シリアでのロシアの空爆は地上ではさほど効果がないように思える。

アサド政権を支援するために軍事介入に乗り出したロシアですが、三カ月近く経つロシアの空爆はアサド政権とシーア派民兵に少しばかりの勝利をもたらしたに過ぎません。一方でロシアの空爆で600人以上の一般市民が命を落としています。日曜日には70人が亡くなりました。

過去2週間でダマスカスとハマの反体制派支配地域ではインフラ設備や公共施設が標的にされました。「希望が見え始めたとケリーが主張する理性的なロシアはどこにいるんだ?アサドでさえロシアのようなやり口で空爆をしなかったし、ISISだってこのような手法で我々を攻撃しなかった」。そう語るのはイドリブの病院で働く医師です。

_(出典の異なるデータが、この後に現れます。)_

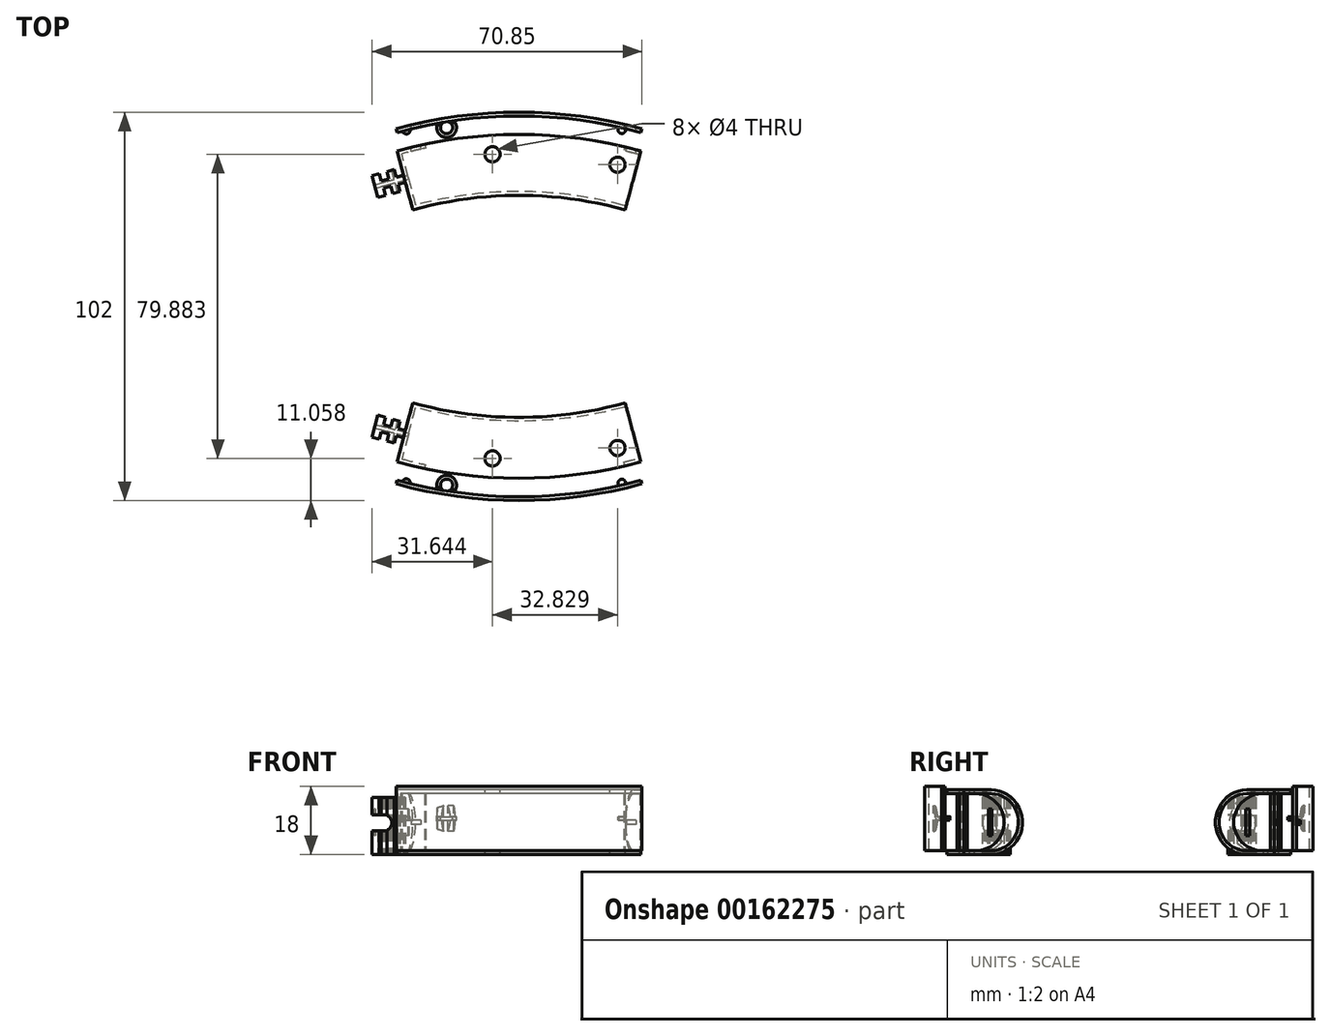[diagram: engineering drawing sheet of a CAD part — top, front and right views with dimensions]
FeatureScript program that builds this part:
annotation { "Feature Type Name" : "Feature", "Feature Type Description" : "" }
export const myFeature = defineFeature(function(context is Context, id is Id, definition is map)
    precondition{}
    {
        {
            var Q0;
            Q0=qCreatedBy(makeId("Front.planeOp"),FACE);
            cPlane(context, id + "F0", {"entities" : qUnion([Q0]), "cplaneType" : CPlaneType.OFFSET, "offset" : 50 * mm, "oppositeDirection" : true, "width" : 150 * mm, "height" : 150 * mm});
        }
        {
            var Q0;
            Q0=qCreatedBy(makeId("Top.planeOp"),FACE);
            var sketch = newSketch(context, id + "F1", { "sketchPlane" : qUnion([Q0])});
            skPoint(sketch, "E0.middle", {"position": v(-0.93, 0) * mm});
            skArc(sketch, "E1", {"start": v(-27.18, 26.57) * mm, "mid": v(0, 30.15) * mm, "end": v(27.18, 26.57) * mm});
            skArc(sketch, "E2", {"start": v(-31.06, 41.06) * mm, "mid": v(0, 45.15) * mm, "end": v(31.06, 41.06) * mm});
            skLineSegment(sketch, "E3", {"start": v(-27.18, 26.57) * mm, "end": v(-31.06, 41.06) * mm});
            skLineSegment(sketch, "E4", {"start": v(27.18, 26.57) * mm, "end": v(31.06, 41.06) * mm});
            skPoint(sketch, "E5.orphan", {"position": v(-73.64, 0) * mm});
            skPoint(sketch, "E6.orphan", {"position": v(73.64, 0) * mm});
            skPoint(sketch, "E0.left.start.orphan", {"position": v(24.07, 5) * mm});
            skPoint(sketch, "E0.top.start.orphan", {"position": v(24.07, -5) * mm});
            skPoint(sketch, "E0.right.end.orphan", {"position": v(-25.93, -5) * mm});
            skPoint(sketch, "E0.right.start.orphan", {"position": v(-25.93, 5) * mm});
            skSolve(sketch);
        }
        {
            var Q0;
            Q0 = qSketchRegion(id + "F1", true);
            extrude(context, id + "F2", {"entities" : qUnion([Q0]), "depth" : 15 * mm});
        }
        {
            var Q0;
            Q0=makeQuery(id+"F2.opExtrude","CAP_EDGE",EDGE,{"disambiguationData":[OSD([sQuery(id+"F1.wireOp",EDGE,"E1")])],"isStart":false});
            var Q1;
            Q1=makeQuery(id+"F2.opExtrude","CAP_EDGE",EDGE,{"disambiguationData":[OSD([sQuery(id+"F1.wireOp",EDGE,"E1")])],"isStart":true});
            fillet(context, id + "F3", {"entities" : qUnion([Q0, Q1]), "radius" : 7.5 * mm, "tangentPropagation" : true, "allowEdgeOverflow" : false});
        }
        {
            var Q0;
            Q0=makeQuery(id+"F2.opExtrude","SWEPT_FACE",FACE,{"disambiguationData":[OSD([sQuery(id+"F1.wireOp",EDGE,"E2")])]});
            shell(context, id + "F4", {"entities" : qUnion([Q0]), "thickness" : 1 * mm, "oppositeDirection" : true});
        }
        {
            var Q0;
            Q0=makeQuery(id+"F4.opShell","OFFSET_FACE",FACE,{"disambiguationData":[OSD([sQuery(id+"F1.wireOp",EDGE,"E4")])]});
            extrude(context, id + "F5", {"entities" : qUnion([Q0]), "operationType" : NewBodyOperationType.REMOVE, "oppositeDirection" : true, "depth" : 25 * mm});
        }
        {
            var Q0;
            Q0=makeQuery(id+"F2.opExtrude","CAP_FACE",FACE,{"disambiguationData":[OSD([sQuery(id+"F1.wireOp",EDGE,"E1"),sQuery(id+"F1.wireOp",EDGE,"E2"),sQuery(id+"F1.wireOp",EDGE,"E3"),sQuery(id+"F1.wireOp",EDGE,"E4")])],"isStart":false});
            var sketch = newSketch(context, id + "F6", { "sketchPlane" : qUnion([Q0])});
            skCircle(sketch, "E7", {"center": v(25.88, 37.2) * mm, "radius": 2 * mm});
            skCircle(sketch, "E8", {"center": v(-6.95, 39.94) * mm, "radius": 2 * mm});
            skSolve(sketch);
        }
        {
            var Q0;
            Q0 = qSketchRegion(id + "F6", true);
            extrude(context, id + "F7", {"entities" : qUnion([Q0]), "operationType" : NewBodyOperationType.REMOVE, "endBound" : BoundingType.THROUGH_ALL, "oppositeDirection" : true, "depth" : 25 * mm});
        }
        {
            var Q0;
            Q0=makeQuery(id+"F2.opExtrude","SWEPT_FACE",FACE,{"disambiguationData":[OSD([sQuery(id+"F1.wireOp",EDGE,"E3")])]});
            var sketch = newSketch(context, id + "F8", { "sketchPlane" : qUnion([Q0])});
            skLineSegment(sketch, "E9.bottom", {"start": v(-39.7, 11) * mm, "end": v(-40.7, 11) * mm});
            skLineSegment(sketch, "E9.top", {"start": v(-39.7, 4) * mm, "end": v(-40.7, 4) * mm});
            skLineSegment(sketch, "E9.left", {"start": v(-39.7, 11) * mm, "end": v(-39.7, 4) * mm});
            skLineSegment(sketch, "E9.right", {"start": v(-40.7, 11) * mm, "end": v(-40.7, 4) * mm});
            skPoint(sketch, "E9.middle", {"position": v(-40.2, 7.5) * mm});
            skPoint(sketch, "E9.middle.positionSnap0", {"position": v(-47.7, 7.5) * mm});
            skPoint(sketch, "E9.centerSnap0", {"position": v(-47.7, 7.5) * mm});
            skSolve(sketch);
        }
        {
            var Q0;
            Q0=makeQuery(id+"F2.opExtrude","CAP_FACE",FACE,{"disambiguationData":[OSD([sQuery(id+"F1.wireOp",EDGE,"E1"),sQuery(id+"F1.wireOp",EDGE,"E2"),sQuery(id+"F1.wireOp",EDGE,"E3"),sQuery(id+"F1.wireOp",EDGE,"E4")])],"isStart":true});
            var sketch = newSketch(context, id + "F9", { "sketchPlane" : qUnion([Q0])});
            skLineSegment(sketch, "E10", {"start": v(-30.08, -33.56) * mm, "end": v(-39.65, -31) * mm, "construction": true});
            skLineSegment(sketch, "E11", {"start": v(-29.82, -32.59) * mm, "end": v(-31.75, -32.07) * mm});
            skLineSegment(sketch, "E12", {"start": v(-31.75, -32.07) * mm, "end": v(-31.24, -30.14) * mm});
            skLineSegment(sketch, "E13", {"start": v(-31.24, -30.14) * mm, "end": v(-33.17, -29.62) * mm});
            skLineSegment(sketch, "E14", {"start": v(-33.17, -29.62) * mm, "end": v(-33.69, -31.55) * mm});
            skLineSegment(sketch, "E15", {"start": v(-33.69, -31.55) * mm, "end": v(-35.62, -31.04) * mm});
            skLineSegment(sketch, "E16", {"start": v(-35.62, -31.04) * mm, "end": v(-35.1, -29.1) * mm});
            skLineSegment(sketch, "E17", {"start": v(-35.1, -29.1) * mm, "end": v(-37.03, -28.59) * mm});
            skLineSegment(sketch, "E18", {"start": v(-37.03, -28.59) * mm, "end": v(-38.59, -34.38) * mm});
            skLineSegment(sketch, "E19", {"start": v(-38.59, -34.38) * mm, "end": v(-36.65, -34.9) * mm});
            skLineSegment(sketch, "E20", {"start": v(-36.65, -34.9) * mm, "end": v(-36.14, -32.97) * mm});
            skLineSegment(sketch, "E21", {"start": v(-36.14, -32.97) * mm, "end": v(-34.2, -33.49) * mm});
            skLineSegment(sketch, "E22", {"start": v(-34.2, -33.49) * mm, "end": v(-34.72, -35.42) * mm});
            skLineSegment(sketch, "E23", {"start": v(-34.72, -35.42) * mm, "end": v(-32.8, -35.94) * mm});
            skLineSegment(sketch, "E24", {"start": v(-32.8, -35.94) * mm, "end": v(-32.27, -34) * mm});
            skLineSegment(sketch, "E25", {"start": v(-32.27, -34) * mm, "end": v(-30.34, -34.52) * mm});
            skLineSegment(sketch, "E26", {"start": v(-30.34, -34.52) * mm, "end": v(-29.82, -32.59) * mm});
            skSolve(sketch);
        }
        {
            var Q0;
            Q0 = qSketchRegion(id + "F9", true);
            extrude(context, id + "F10", {"entities" : qUnion([Q0]), "operationType" : NewBodyOperationType.ADD, "oppositeDirection" : true, "depth" : 15 * mm});
        }
        {
            var Q0;
            Q0 = qSketchRegion(id + "F8", true);
            extrude(context, id + "F11", {"entities" : qUnion([Q0]), "operationType" : NewBodyOperationType.REMOVE, "oppositeDirection" : true, "depth" : 5 * mm, "hasSecondDirection" : true, "secondDirectionOppositeDirection" : false, "secondDirectionDepth" : 25 * mm});
        }
        {
            var Q0;
            Q0=makeQuery(id+"F10.opExtrude","SWEPT_FACE",FACE,{"disambiguationData":[OSD([sQuery(id+"F9.wireOp",EDGE,"E18")])]});
            var sketch = newSketch(context, id + "F12", { "sketchPlane" : qUnion([Q0])});
            skLineSegment(sketch, "E27.bottom", {"start": v(-36.4, 5.3) * mm, "end": v(-44.55, 5.3) * mm});
            skLineSegment(sketch, "E27.top", {"start": v(-36.4, 9.4) * mm, "end": v(-44.55, 9.4) * mm});
            skLineSegment(sketch, "E27.left", {"start": v(-36.4, 5.3) * mm, "end": v(-36.4, 9.4) * mm});
            skLineSegment(sketch, "E27.right", {"start": v(-44.55, 5.3) * mm, "end": v(-44.55, 9.4) * mm});
            skSolve(sketch);
        }
        {
            var Q0;
            Q0 = qSketchRegion(id + "F12", true);
            extrude(context, id + "F13", {"entities" : qUnion([Q0]), "operationType" : NewBodyOperationType.REMOVE, "oppositeDirection" : true, "depth" : 5.35 * mm});
        }
        {
            var Q0;
            {var subQ0=sQuery(id+"F12.wireOp",EDGE,"E27.top");Q0=makeQuery(id+"F13.boolean.opBoolean","COPY",EDGE,{"disambiguationData":[TD([makeQuery(id+"F10.opExtrude","SWEPT_FACE",FACE,{"disambiguationData":[OSD([sQuery(id+"F9.wireOp",EDGE,"E13")])]})])],"derivedFrom":makeQuery(id+"F13.opExtrude","CAP_EDGE",EDGE,{"disambiguationData":[OSD([subQ0])],"isStart":false})});}
            var Q1;
            {var subQ0=sQuery(id+"F12.wireOp",EDGE,"E27.top");Q1=makeQuery(id+"F13.boolean.opBoolean","COPY",EDGE,{"disambiguationData":[TD([makeQuery(id+"F10.opExtrude","SWEPT_FACE",FACE,{"disambiguationData":[OSD([sQuery(id+"F9.wireOp",EDGE,"E23")])]})])],"derivedFrom":makeQuery(id+"F13.opExtrude","CAP_EDGE",EDGE,{"disambiguationData":[OSD([subQ0])],"isStart":false})});}
            var Q2;
            {var subQ0=sQuery(id+"F12.wireOp",EDGE,"E27.bottom");Q2=makeQuery(id+"F13.boolean.opBoolean","COPY",EDGE,{"disambiguationData":[TD([makeQuery(id+"F10.opExtrude","SWEPT_FACE",FACE,{"disambiguationData":[OSD([sQuery(id+"F9.wireOp",EDGE,"E13")])]})])],"derivedFrom":makeQuery(id+"F13.opExtrude","CAP_EDGE",EDGE,{"disambiguationData":[OSD([subQ0])],"isStart":false})});}
            var Q3;
            {var subQ0=sQuery(id+"F12.wireOp",EDGE,"E27.bottom");Q3=makeQuery(id+"F13.boolean.opBoolean","COPY",EDGE,{"disambiguationData":[TD([makeQuery(id+"F10.opExtrude","SWEPT_FACE",FACE,{"disambiguationData":[OSD([sQuery(id+"F9.wireOp",EDGE,"E23")])]})])],"derivedFrom":makeQuery(id+"F13.opExtrude","CAP_EDGE",EDGE,{"disambiguationData":[OSD([subQ0])],"isStart":false})});}
            fillet(context, id + "F14", {"entities" : qUnion([Q0, Q1, Q2, Q3]), "radius" : 2 * mm, "tangentPropagation" : true, "allowEdgeOverflow" : false});
        }
        {
            var Q0;
            Q0=qCreatedBy(makeId("Top.planeOp"),FACE);
            var sketch = newSketch(context, id + "F15", { "sketchPlane" : qUnion([Q0])});
            skArc(sketch, "E28", {"start": v(32, 40.77) * mm, "mid": v(29.9, 41.33) * mm, "end": v(27.78, 41.86) * mm});
            skArc(sketch, "E29", {"start": v(31.76, 39.8) * mm, "mid": v(29.64, 40.36) * mm, "end": v(27.52, 40.89) * mm});
            skLineSegment(sketch, "E30", {"start": v(31.76, 39.8) * mm, "end": v(32, 40.77) * mm});
            skLineSegment(sketch, "E31", {"start": v(-32.02, 40.76) * mm, "end": v(-31.74, 39.8) * mm});
            skLineSegment(sketch, "E32", {"start": v(27.78, 41.86) * mm, "end": v(27.52, 40.89) * mm});
            skLineSegment(sketch, "E33", {"start": v(-24.82, 42.52) * mm, "end": v(-24.54, 41.56) * mm});
            skArc(sketch, "E34.trimOffspring", {"start": v(-24.82, 42.52) * mm, "mid": v(-28.44, 41.7) * mm, "end": v(-32.02, 40.76) * mm});
            skArc(sketch, "E35.trimOffspring", {"start": v(-24.54, 41.56) * mm, "mid": v(-28.16, 40.74) * mm, "end": v(-31.74, 39.8) * mm});
            skSolve(sketch);
        }
        {
            var Q0;
            Q0 = qSketchRegion(id + "F15", true);
            extrude(context, id + "F16", {"entities" : qUnion([Q0]), "operationType" : NewBodyOperationType.ADD, "depth" : 15 * mm});
        }
        {
            var Q0;
            Q0=qCreatedBy(makeId("Top.planeOp"),FACE);
            var sketch = newSketch(context, id + "F17", { "sketchPlane" : qUnion([Q0])});
            skArc(sketch, "E36", {"start": v(-32, 45.65) * mm, "mid": v(0, 50) * mm, "end": v(32, 45.66) * mm});
            skArc(sketch, "E37", {"start": v(-32.27, 46.62) * mm, "mid": v(0, 51) * mm, "end": v(32.26, 46.62) * mm});
            skLineSegment(sketch, "E38", {"start": v(-32.27, 46.62) * mm, "end": v(-32, 45.65) * mm});
            skLineSegment(sketch, "E39", {"start": v(32, 45.66) * mm, "end": v(32.26, 46.62) * mm});
            skSolve(sketch);
        }
        {
            var Q0;
            Q0 = qSketchRegion(id + "F17", true);
            extrude(context, id + "F18", {"entities" : qUnion([Q0]), "depth" : 17 * mm});
        }
        {
            var Q0;
            Q0=qCreatedBy(makeId("Top.planeOp"),FACE);
            cPlane(context, id + "F19", {"entities" : qUnion([Q0]), "cplaneType" : CPlaneType.OFFSET, "offset" : 8.5 * mm, "width" : 150 * mm, "height" : 150 * mm});
        }
        {
            var Q0;
            Q0=qCreatedBy(id+"F19.planeOp",FACE);
            var sketch = newSketch(context, id + "F20", { "sketchPlane" : qUnion([Q0])});
            skArc(sketch, "E40", {"start": v(-21.39, 48) * mm, "mid": v(-18.43, 44.44) * mm, "end": v(-17.32, 48.94) * mm});
            skArc(sketch, "E41", {"start": v(-19.77, 48.37) * mm, "mid": v(-18.59, 45.43) * mm, "end": v(-19.06, 48.56) * mm});
            skLineSegment(sketch, "E42", {"start": v(-21.39, 48) * mm, "end": v(-19.77, 48.37) * mm});
            skLineSegment(sketch, "E43", {"start": v(-19.06, 48.56) * mm, "end": v(-17.32, 48.94) * mm});
            skCircle(sketch, "E44", {"center": v(-29.6, 46.3) * mm, "radius": 1 * mm});
            skCircle(sketch, "E45", {"center": v(27.01, 46.4) * mm, "radius": 1 * mm});
            skSolve(sketch);
        }
        {
            var Q0;
            Q0 = qSketchRegion(id + "F20", true);
            extrude(context, id + "F21", {"entities" : qUnion([Q0]), "operationType" : NewBodyOperationType.ADD, "endBound" : BoundingType.SYMMETRIC, "oppositeDirection" : true, "depth" : 1 * mm});
        }
        {
            var Q0;
            Q0=makeQuery(id+"F21.boolean.opBoolean","INTERSECT",EDGE,{"disambiguationData":[OD(0.0)],"derivedFrom":[makeQuery(id+"F18.opExtrude","SWEPT_FACE",FACE,{"disambiguationData":[OSD([sQuery(id+"F17.wireOp",EDGE,"E36")])]}),makeQuery(id+"F21.opExtrude","CAP_FACE",FACE,{"disambiguationData":[OSD([sQuery(id+"F20.wireOp",EDGE,"E40"),sQuery(id+"F20.wireOp",EDGE,"E41"),sQuery(id+"F20.wireOp",EDGE,"E42"),sQuery(id+"F20.wireOp",EDGE,"E43")])],"isStart":false})]});
            var Q1;
            Q1=makeQuery(id+"F21.boolean.opBoolean","INTERSECT",EDGE,{"disambiguationData":[OD(1.0)],"derivedFrom":[makeQuery(id+"F18.opExtrude","SWEPT_FACE",FACE,{"disambiguationData":[OSD([sQuery(id+"F17.wireOp",EDGE,"E36")])]}),makeQuery(id+"F21.opExtrude","CAP_FACE",FACE,{"disambiguationData":[OSD([sQuery(id+"F20.wireOp",EDGE,"E40"),sQuery(id+"F20.wireOp",EDGE,"E41"),sQuery(id+"F20.wireOp",EDGE,"E42"),sQuery(id+"F20.wireOp",EDGE,"E43")])],"isStart":false})]});
            var Q2;
            Q2=makeQuery(id+"F21.boolean.opBoolean","INTERSECT",EDGE,{"disambiguationData":[OD(0.0)],"derivedFrom":[makeQuery(id+"F18.opExtrude","SWEPT_FACE",FACE,{"disambiguationData":[OSD([sQuery(id+"F17.wireOp",EDGE,"E36")])]}),makeQuery(id+"F21.opExtrude","CAP_FACE",FACE,{"disambiguationData":[OSD([sQuery(id+"F20.wireOp",EDGE,"E40"),sQuery(id+"F20.wireOp",EDGE,"E41"),sQuery(id+"F20.wireOp",EDGE,"E42"),sQuery(id+"F20.wireOp",EDGE,"E43")])],"isStart":true})]});
            var Q3;
            Q3=makeQuery(id+"F21.boolean.opBoolean","INTERSECT",EDGE,{"disambiguationData":[OD(1.0)],"derivedFrom":[makeQuery(id+"F18.opExtrude","SWEPT_FACE",FACE,{"disambiguationData":[OSD([sQuery(id+"F17.wireOp",EDGE,"E36")])]}),makeQuery(id+"F21.opExtrude","CAP_FACE",FACE,{"disambiguationData":[OSD([sQuery(id+"F20.wireOp",EDGE,"E40"),sQuery(id+"F20.wireOp",EDGE,"E41"),sQuery(id+"F20.wireOp",EDGE,"E42"),sQuery(id+"F20.wireOp",EDGE,"E43")])],"isStart":true})]});
            chamfer(context, id + "F22", {"entities" : qUnion([Q0, Q1, Q2, Q3]), "chamferType" : ChamferType.OFFSET_ANGLE, "width" : 0.5 * mm, "oppositeDirection" : true, "angle" : 80 * degree, "tangentPropagation" : true});
        }
        {
            var Q0;
            Q0=makeQuery(id+"F2.opExtrude","SWEPT_BODY",BODY,{"disambiguationData":[OSD([sQuery(id+"F1.wireOp",EDGE,"E1"),sQuery(id+"F1.wireOp",EDGE,"E2"),sQuery(id+"F1.wireOp",EDGE,"E3"),sQuery(id+"F1.wireOp",EDGE,"E4")])]});
            var Q1;
            Q1=makeQuery(id+"F18.opExtrude","SWEPT_BODY",BODY,{"disambiguationData":[OSD([sQuery(id+"F17.wireOp",EDGE,"E36"),sQuery(id+"F17.wireOp",EDGE,"E37"),sQuery(id+"F17.wireOp",EDGE,"E38"),sQuery(id+"F17.wireOp",EDGE,"E39")])]});
            var Q2;
            Q2=qCreatedBy(makeId("Front.planeOp"),FACE);
            mirror(context, id + "F23", {"entities" : qUnion([Q0, Q1]), "mirrorPlane" : qUnion([Q2])});
        }
        {
            var Q0;
            Q0=qCreatedBy(id+"F0.planeOp",FACE);
            var sketch = newSketch(context, id + "F24", { "sketchPlane" : qUnion([Q0])});
            skLineSegment(sketch, "E46", {"start": v(44.5, 7.5) * mm, "end": v(-49.91, 7.5) * mm, "construction": true});
            skLineSegment(sketch, "E47.bottom", {"start": v(28.2, 8.1) * mm, "end": v(30.7, 8.1) * mm});
            skLineSegment(sketch, "E47.top", {"start": v(28.2, 6.9) * mm, "end": v(30.7, 6.9) * mm});
            skLineSegment(sketch, "E47.left", {"start": v(28.2, 8.1) * mm, "end": v(28.2, 6.9) * mm});
            skLineSegment(sketch, "E47.right", {"start": v(30.7, 8.1) * mm, "end": v(30.7, 6.9) * mm});
            skPoint(sketch, "E47.middle", {"position": v(29.45, 7.5) * mm});
            skLineSegment(sketch, "E48.bottom", {"start": v(-28.27, 8.1) * mm, "end": v(-25.77, 8.1) * mm});
            skLineSegment(sketch, "E48.top", {"start": v(-28.27, 6.9) * mm, "end": v(-25.77, 6.9) * mm});
            skLineSegment(sketch, "E48.left", {"start": v(-28.27, 8.1) * mm, "end": v(-28.27, 6.9) * mm});
            skLineSegment(sketch, "E48.right", {"start": v(-25.77, 8.1) * mm, "end": v(-25.77, 6.9) * mm});
            skPoint(sketch, "E48.middle", {"position": v(-27.02, 7.5) * mm});
            skSolve(sketch);
        }
        {
            var Q0;
            Q0 = qSketchRegion(id + "F24", true);
            extrude(context, id + "F25", {"entities" : qUnion([Q0]), "operationType" : NewBodyOperationType.REMOVE, "depth" : 12.75 * mm});
        }
    });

ロシアの空爆が成果を上げない中、アサド政権は地上軍を増強するため徴兵を行っています。ダマスカスでは人員を補給するため、2カ月前から予備役の募集をかけています。既に兵役を終えた若者たちをターゲットにして再び予備役として徴兵するのに必死です。

9月30日から始まったロシアの空爆はテロリストからのシリアの解放を掲げましたが、実際はISISの支配地域から離れた場所が標的にされました。空爆の約80パーセントがISISとは無関係な地域でした。The Syrian Network for Human Rightsによれば、空爆によって570人の一般市民が亡くなり、その中には152人の子供も含まれています。爆弾が落とされた建物はモスク、学校、住宅街、パン工場、貯水場などで、戦闘員が利用している施設ではない場所も多くの含まれています。

イドリブでは先日、住宅街が空爆され、70人の死者と100人以上の負傷者を出しました。これまでにもイドリブでは13の病院が標的にされました。ロシアの空爆は救援物資の搬送を停滞させています。戦火の中で今も暮らす住民は飢餓の危険にさらされています。そして、それがロシアの狙いではないかとNGOの職員は語ります。

2013年8月の化学兵器が使用された場所で知られるグータ地域はロシアの空爆が激しさを増しています。「まるで広島のようだ。どこもかしこもきのこ雲だらけだ。破壊は想像を絶する」。グータ地域で暮らす住民は言います。

「シリア北部はアサド軍が腰抜けだから、ロシアはクルド人を利用しようとしている。トルコと関係の悪いクルド人に北部の国境地帯を任せる。そうすることで、先月に発生したロシア爆撃機のトルコ戦闘機による撃墜への報復も実ることになる」

「アレッポ南部はアサド政権が進軍を続けているが、十分な武器や人員を備えているにもかかわらず、現在は一時進軍を中断している。彼らは主にアフガニスタンのシーア派、イランの軍事顧問団、ヒズボラで組織されている部隊だ」

記事は以上になります。アサドに比類してロシアの空爆には目に余るものがあります。イドリブにしろアレッポにしろグータ地域にしろ、ロシアの空爆は無差別極まりない。でも和平プロセスにしろ、ロシアの暴虐を止める手段はないのが実情です。